GIVEN TEXT:

--------------------------------

ASMtransformers: a BERT model for ARM64 assembly
Anne Fleur van Luenen
Netherlands Forensic Institute
Reverse engineering binary code for the exploration of vulnerabilities is a common concept in the cybersecurity domain. It can be used to get access to phones, to decrypt databases, or simply for better understanding of a certain application. However, reverse engineering is a tedious task, and there are few people capable of doing it. Therefore, a form of automation is welcome.
A significant leap was made by Wang et al. (2022), who trained a BERT model (Devlin et al., 2018) on x86-64 assembly code to perform semantic code search. x86-64 assembly is a human readable form of binary code, that is typically used in computers. Their model allowed them to take an un-reversed function and search for similar functions in a database of already reversed functions, speeding up the annotation process. We applied this work to ARM64 assembly, which is also a human readable form of binary code, but it is typically used in phones (and nowadays some computers).

--------------------------------

DATA UNDER STUDY:
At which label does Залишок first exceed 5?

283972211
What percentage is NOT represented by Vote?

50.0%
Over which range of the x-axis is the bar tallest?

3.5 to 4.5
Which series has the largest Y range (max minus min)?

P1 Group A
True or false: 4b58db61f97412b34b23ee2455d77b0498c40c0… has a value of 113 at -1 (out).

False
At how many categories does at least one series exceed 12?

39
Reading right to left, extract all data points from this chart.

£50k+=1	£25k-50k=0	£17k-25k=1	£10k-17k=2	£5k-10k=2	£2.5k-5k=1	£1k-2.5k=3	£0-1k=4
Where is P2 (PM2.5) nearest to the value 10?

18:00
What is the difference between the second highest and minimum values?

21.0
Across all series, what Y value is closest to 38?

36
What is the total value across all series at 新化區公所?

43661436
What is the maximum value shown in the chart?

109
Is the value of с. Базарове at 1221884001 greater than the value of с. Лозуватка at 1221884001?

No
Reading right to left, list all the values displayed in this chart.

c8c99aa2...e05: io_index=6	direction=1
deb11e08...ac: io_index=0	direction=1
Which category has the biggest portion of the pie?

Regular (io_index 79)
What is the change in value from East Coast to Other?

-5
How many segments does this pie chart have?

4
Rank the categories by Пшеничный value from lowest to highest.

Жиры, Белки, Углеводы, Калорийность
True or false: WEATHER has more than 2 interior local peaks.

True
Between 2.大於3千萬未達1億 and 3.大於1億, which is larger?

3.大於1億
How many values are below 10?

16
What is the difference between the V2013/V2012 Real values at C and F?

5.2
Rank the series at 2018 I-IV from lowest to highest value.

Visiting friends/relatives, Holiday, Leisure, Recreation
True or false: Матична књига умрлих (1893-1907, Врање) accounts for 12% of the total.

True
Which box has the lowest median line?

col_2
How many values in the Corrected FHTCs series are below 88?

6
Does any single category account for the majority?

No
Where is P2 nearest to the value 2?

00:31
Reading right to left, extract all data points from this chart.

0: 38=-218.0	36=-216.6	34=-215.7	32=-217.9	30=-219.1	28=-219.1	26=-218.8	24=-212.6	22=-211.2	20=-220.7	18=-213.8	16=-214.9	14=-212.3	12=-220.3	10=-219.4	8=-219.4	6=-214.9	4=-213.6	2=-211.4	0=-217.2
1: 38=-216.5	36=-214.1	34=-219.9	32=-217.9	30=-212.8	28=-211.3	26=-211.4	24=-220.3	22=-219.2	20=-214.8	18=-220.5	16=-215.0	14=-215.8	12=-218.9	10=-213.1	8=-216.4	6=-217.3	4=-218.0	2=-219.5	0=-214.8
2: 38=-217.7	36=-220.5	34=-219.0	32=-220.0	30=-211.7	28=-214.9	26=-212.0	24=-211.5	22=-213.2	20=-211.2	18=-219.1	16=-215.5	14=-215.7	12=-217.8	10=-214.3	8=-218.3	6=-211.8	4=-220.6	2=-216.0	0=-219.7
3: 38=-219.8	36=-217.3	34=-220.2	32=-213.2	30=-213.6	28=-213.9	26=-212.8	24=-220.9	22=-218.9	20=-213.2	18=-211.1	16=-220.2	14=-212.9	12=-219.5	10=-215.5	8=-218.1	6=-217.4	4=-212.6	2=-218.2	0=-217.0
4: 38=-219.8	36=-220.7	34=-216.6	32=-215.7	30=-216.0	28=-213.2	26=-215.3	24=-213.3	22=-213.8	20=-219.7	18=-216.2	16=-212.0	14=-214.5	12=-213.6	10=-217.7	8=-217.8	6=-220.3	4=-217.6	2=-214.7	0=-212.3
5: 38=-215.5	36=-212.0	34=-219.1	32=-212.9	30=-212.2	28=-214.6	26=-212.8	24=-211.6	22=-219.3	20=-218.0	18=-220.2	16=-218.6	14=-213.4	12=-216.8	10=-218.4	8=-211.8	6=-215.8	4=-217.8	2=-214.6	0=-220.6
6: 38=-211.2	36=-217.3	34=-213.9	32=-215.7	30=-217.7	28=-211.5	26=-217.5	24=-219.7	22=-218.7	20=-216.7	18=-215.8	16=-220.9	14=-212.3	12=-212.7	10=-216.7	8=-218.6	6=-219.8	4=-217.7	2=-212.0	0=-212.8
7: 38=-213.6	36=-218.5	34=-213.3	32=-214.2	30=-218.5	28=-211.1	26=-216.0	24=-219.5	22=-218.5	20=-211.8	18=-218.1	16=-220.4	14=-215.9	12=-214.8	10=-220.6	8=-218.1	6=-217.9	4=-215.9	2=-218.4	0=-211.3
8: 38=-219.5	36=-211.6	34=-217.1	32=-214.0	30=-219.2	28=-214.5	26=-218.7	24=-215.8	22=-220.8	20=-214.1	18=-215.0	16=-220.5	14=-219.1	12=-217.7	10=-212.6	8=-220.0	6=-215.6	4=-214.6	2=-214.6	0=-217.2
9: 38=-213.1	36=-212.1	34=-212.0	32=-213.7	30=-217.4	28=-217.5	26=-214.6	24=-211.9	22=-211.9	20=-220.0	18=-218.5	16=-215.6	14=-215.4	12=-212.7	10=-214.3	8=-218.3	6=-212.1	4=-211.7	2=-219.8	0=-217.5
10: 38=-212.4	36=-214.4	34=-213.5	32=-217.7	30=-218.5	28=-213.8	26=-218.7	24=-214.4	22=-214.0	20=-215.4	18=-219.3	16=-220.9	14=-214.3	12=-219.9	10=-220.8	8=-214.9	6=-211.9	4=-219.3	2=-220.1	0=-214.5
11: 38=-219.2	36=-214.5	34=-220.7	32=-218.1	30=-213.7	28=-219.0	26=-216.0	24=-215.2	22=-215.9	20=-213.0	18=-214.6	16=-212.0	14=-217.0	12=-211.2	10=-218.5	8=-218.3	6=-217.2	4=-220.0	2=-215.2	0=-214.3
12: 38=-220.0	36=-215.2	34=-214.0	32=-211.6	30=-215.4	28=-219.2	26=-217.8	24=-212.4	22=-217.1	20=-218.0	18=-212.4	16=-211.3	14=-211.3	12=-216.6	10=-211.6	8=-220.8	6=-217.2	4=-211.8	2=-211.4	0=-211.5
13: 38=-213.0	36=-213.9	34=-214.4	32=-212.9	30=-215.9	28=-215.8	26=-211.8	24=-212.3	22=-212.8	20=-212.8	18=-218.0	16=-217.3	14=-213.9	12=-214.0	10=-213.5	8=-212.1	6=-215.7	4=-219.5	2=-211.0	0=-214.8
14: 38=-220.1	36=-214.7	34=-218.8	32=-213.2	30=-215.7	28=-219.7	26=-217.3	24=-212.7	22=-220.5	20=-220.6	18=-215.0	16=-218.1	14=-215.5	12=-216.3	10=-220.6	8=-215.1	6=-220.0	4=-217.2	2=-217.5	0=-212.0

--------------------------------

LIST OF TASKS:
1. According to the ASMtransformers text, what did Wang et al. (2022) train their BERT model on?
2. Rewrite the part of the ASMtransformers text that opens with the words containing "ASMtransformers: a BERT" and closes with "automation is welcome.", putting "laborious" in place of "tedious".
3. Write the next part of the ASMtransformers text on applying a BERT model to ARM64 assembly, starting after its final sentence.

ANSWERS BELOW:
1. x86-64 assembly code

2.
ASMtransformers: a BERT model for ARM64 assembly
Anne Fleur van Luenen
Netherlands Forensic Institute
Reverse engineering binary code for the exploration of vulnerabilities is a common concept in the cybersecurity domain. It can be used to get access to phones, to decrypt databases, or simply for better understanding of a certain application. However, reverse engineering is a laborious task, and there are few people capable of doing it. Therefore, a form of automation is welcome.

3.
ARM64 is a Reduced Instruction Set Computer language, whereas x86-64 is a Complex Instruction Set Language. This means that vocabulary size and complexity are very different between the two languages. As they are fundamentally different from natural language, we had to train our model from scratch, reconsidering basic concepts such as tokenisation and general training parameters. To make matters more difficult, it is impossible to experiment with any parameters due to the long training times.
In this talk we will discuss how to train a BERT model on assembly code: we will discuss the Jump Target Prediction task invented by Wang et al. (2022) to replace Next Sentence Prediction in the training process; We will also discuss the dilemmas we encountered when building this model and what choices we made in the process. Finally, we would like to elaborate on our cooperation with the Device Forensics department at the Netherlands Forensic Institute.
Devlin, J., Chang, M. W., Lee, K., & Toutanova, K. (2018). Bert: Pre-training of deep bidirectional transformers for language understanding. arXiv preprint arXiv:1810.04805.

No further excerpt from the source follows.